The CYA won't increase if one just uses Dichlor for the first week after a fresh refill to get to around 20 ppm and then switches to bleach after that. It's only when using ONLY Dichlor (as with the "Vermont" method) that the CYA increases and then hot tub itch can thrive. You are right that if the bacteria that causes hot tub itch doesn't get introduced into your pool water, then it won't be there, but it can get in there from skin or swim suits so shocking after having guests come over would be wise. Also, keep in mind that the hot tub itch bacteria may in fact be in a lot of spa water, but most people aren't affected by it -- you need to be more sensitive or have open cuts, sores or rashes.

Vinny said:
Although as a pool owner I am aware of the CYA to chlorine issue many hot tub owners really don't have a clue. Other than hearing about a few people contracting the itch, most people don't have bacterial problems. Funny thing is most people who get it is from new tubs. For most hot tubbers having high CYA isn't a big deal, I guess it's a good thing that most bacteria is easily killed.
Yup, it's a very good thing that most bacteria are easily killed. Just keep in mind that all of these issues with disinfection are PROBABILITIES. It takes a combination of factors or events to have a problem. By disinfecting with sufficient chlorine, one just cuts the probability to near zero. It's not that improper disinfection has the probability go to 1 (i.e. will definitely happen).

Vinny said:
As for cysts, I will be experimenting with a higher output ozonator with a longer run before it goes into the tub. Right now I am not impressed at all with the ozone system my tub currently has. A new system won't help with the cysts when I'm using the tub but afterwards hopefully it will.

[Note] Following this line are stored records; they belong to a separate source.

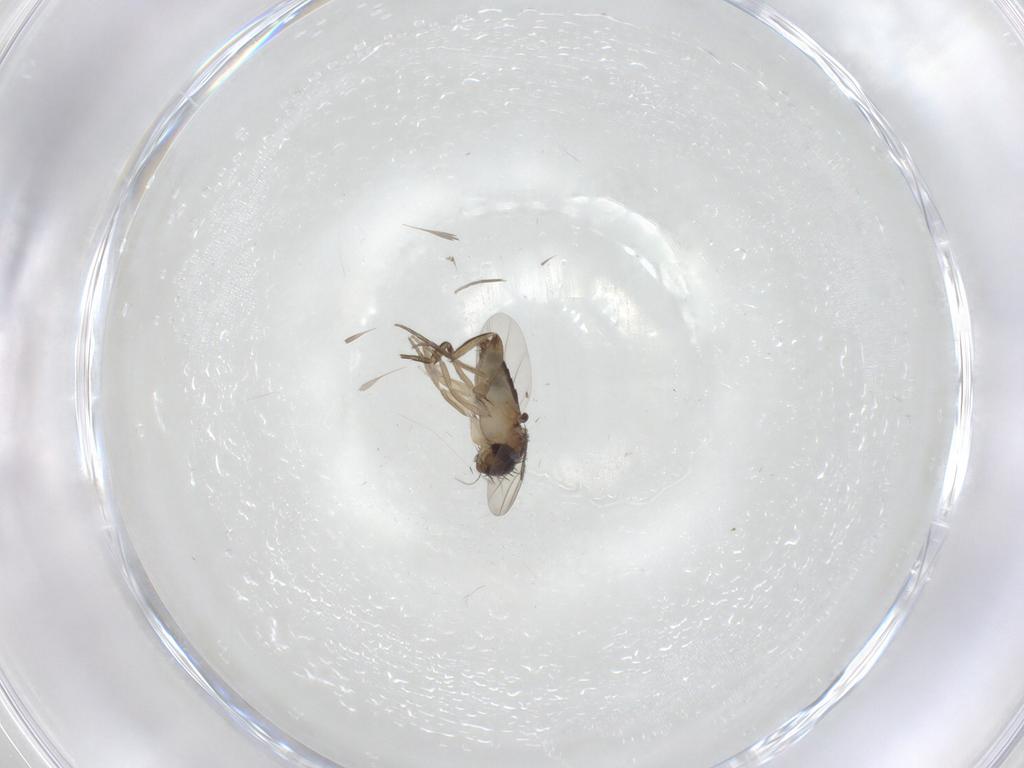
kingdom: Animalia
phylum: Arthropoda
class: Insecta
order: Diptera
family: Phoridae
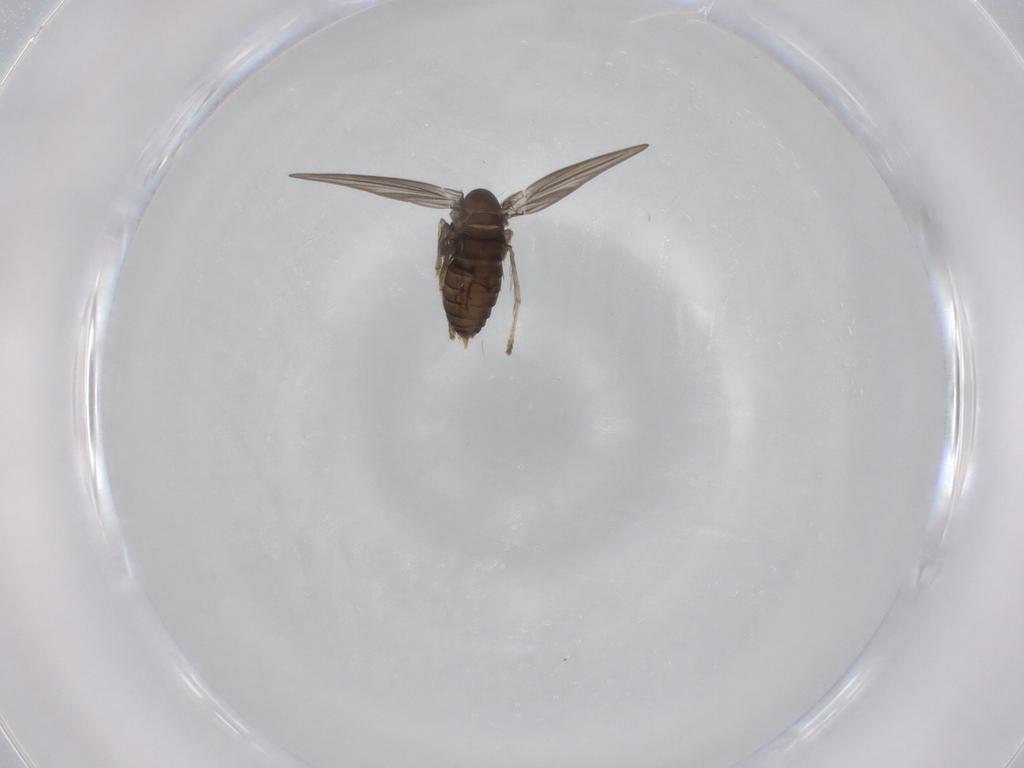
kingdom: Animalia
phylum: Arthropoda
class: Insecta
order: Diptera
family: Psychodidae
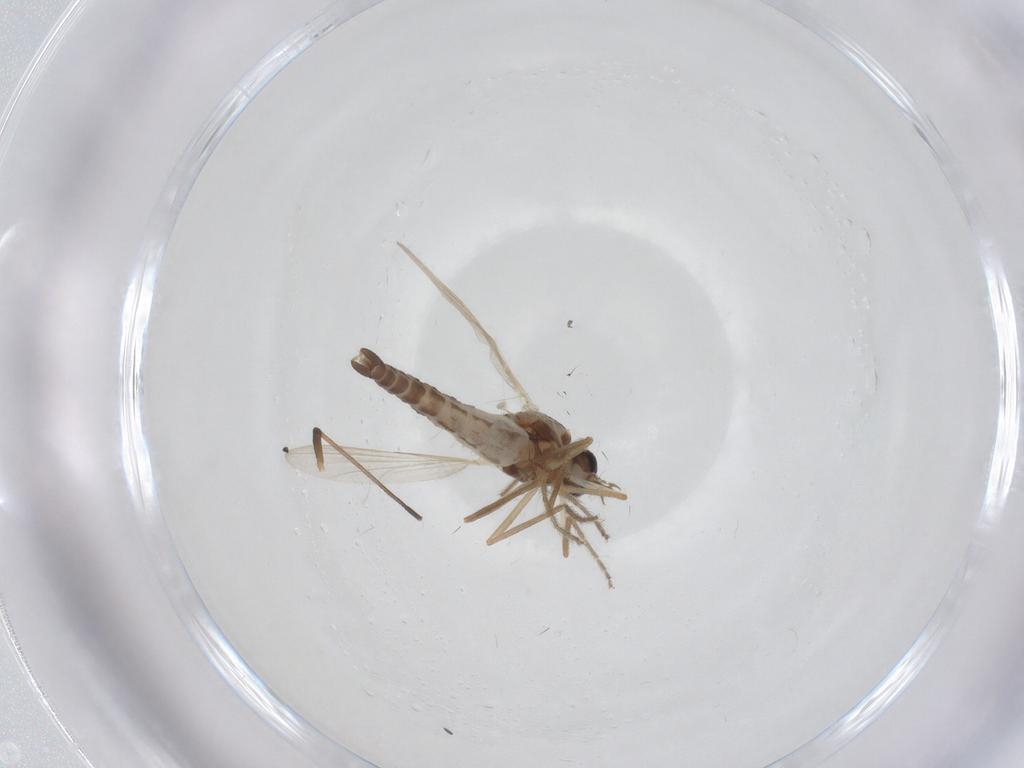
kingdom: Animalia
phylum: Arthropoda
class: Insecta
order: Diptera
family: Ceratopogonidae
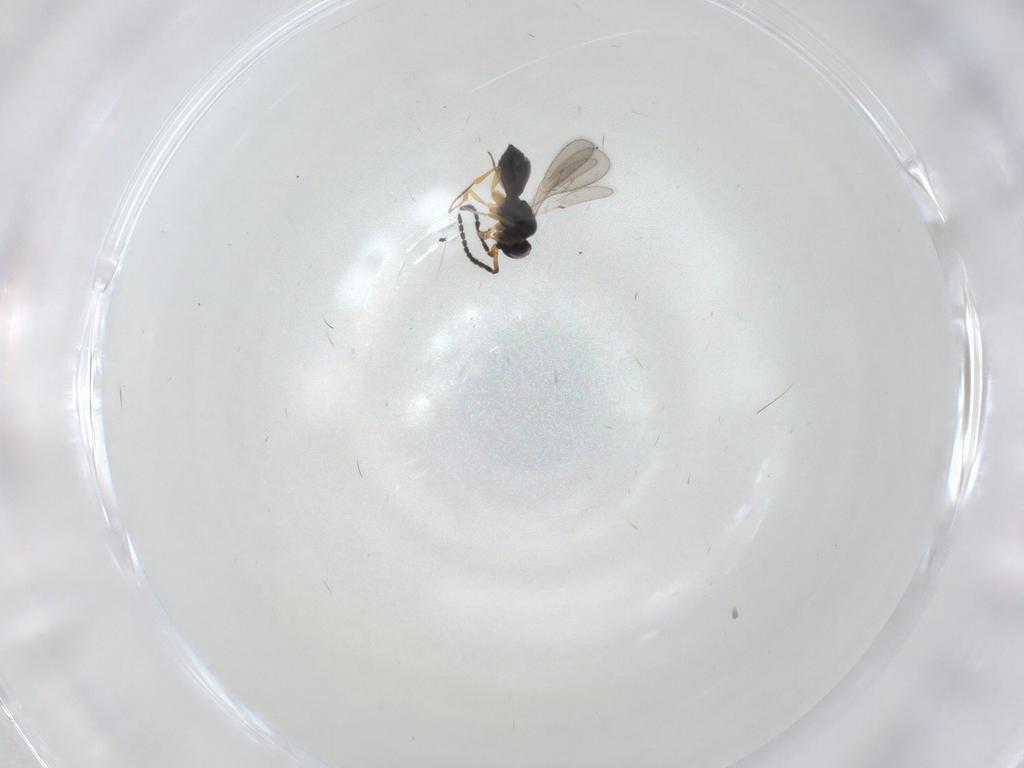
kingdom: Animalia
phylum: Arthropoda
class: Insecta
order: Hymenoptera
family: Scelionidae
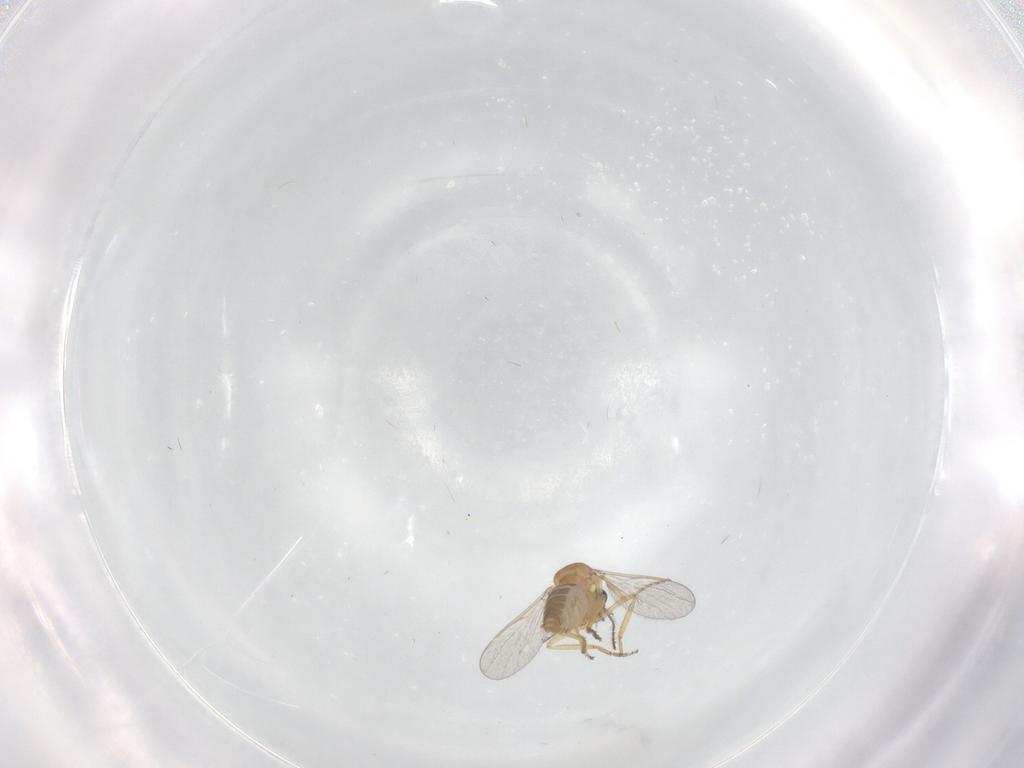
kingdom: Animalia
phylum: Arthropoda
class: Insecta
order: Diptera
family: Ceratopogonidae
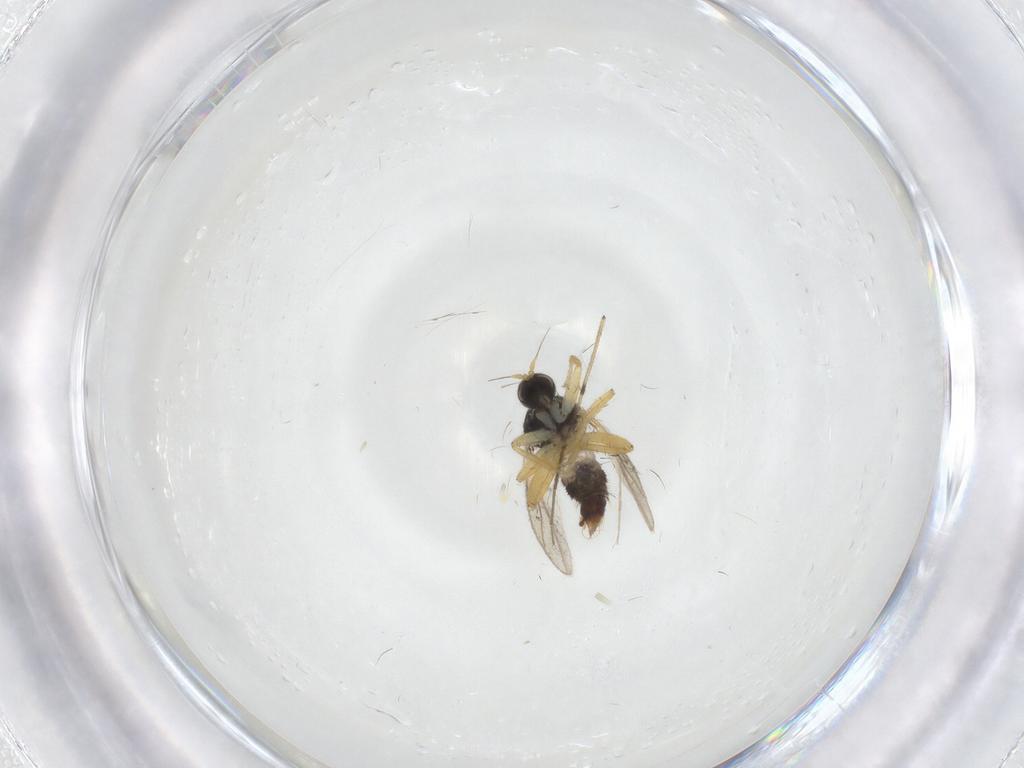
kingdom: Animalia
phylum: Arthropoda
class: Insecta
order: Diptera
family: Hybotidae
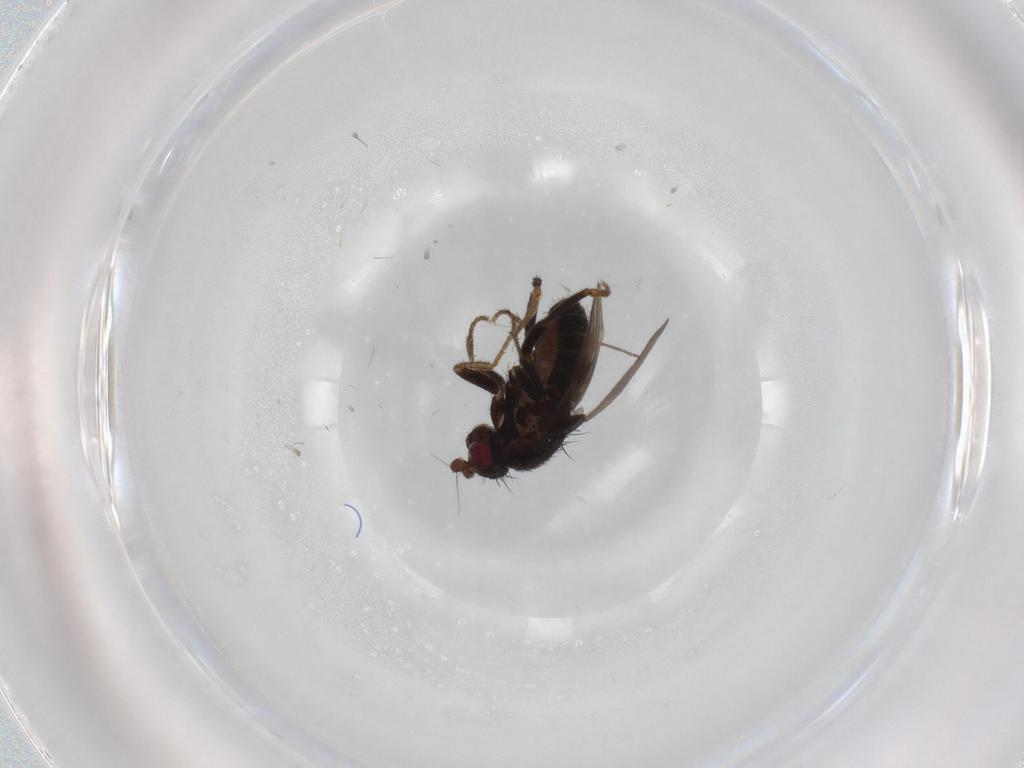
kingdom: Animalia
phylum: Arthropoda
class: Insecta
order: Diptera
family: Sphaeroceridae
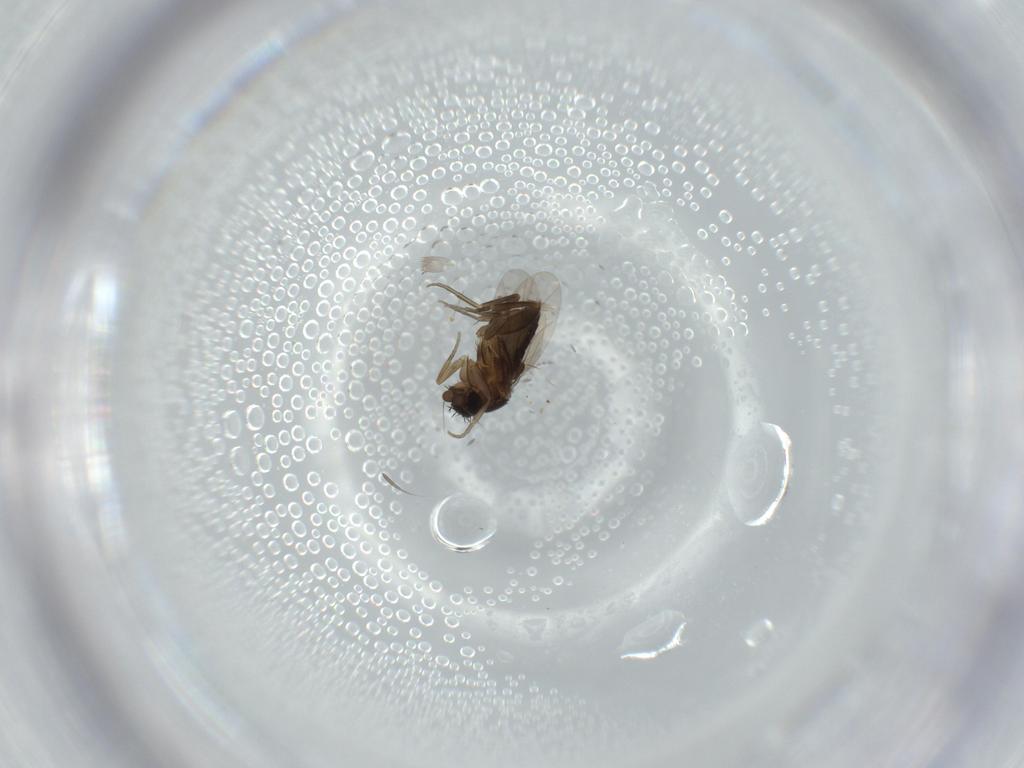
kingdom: Animalia
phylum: Arthropoda
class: Insecta
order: Diptera
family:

I do plan on trying bleach but I'm thinking it will be more of a hassel than adding 2 to 4 teaspoons whenever it needs it.
The protozoan cysts of Giardia and Cryptosporidium are only introduced into pool water from someone who has these and typically has diarrhea. So for public pools and spas, these pathogens are a bigger concern, but for your spa it's far less likely to be an issue than hot tub itch or even easier-to-kill bacteria so I wouldn't worry about it.

Richard
 
Richard,

So you are familiar with the "Vermonter" method - he is the microbiologist that I am talking about. He wrote that because of the people who come to the forum he participated in and asked "how do I use chlorine". He doesn't delve into the chemistry portion of using dichlor, just the method of what to do and if I remember correctly - why to do it. He runs his tub on dichlor and as I said he also uses Nature 2 and ozone in his tub but truely believes that chlorine is the effective ingredient.

Vermonter owns his own lab and he had tested his own water along with other "regulars" water during an experiment which I think was with monthly enzymes. He really does preach running a biologically safe tub. In his professional opinion and testing - even with 3 months worth of dichlor use the tub is biologically safe. When I did ask him if he tested CYA his answer was no.

I guess if you would like to see what he wrote I can send it to you via a private message.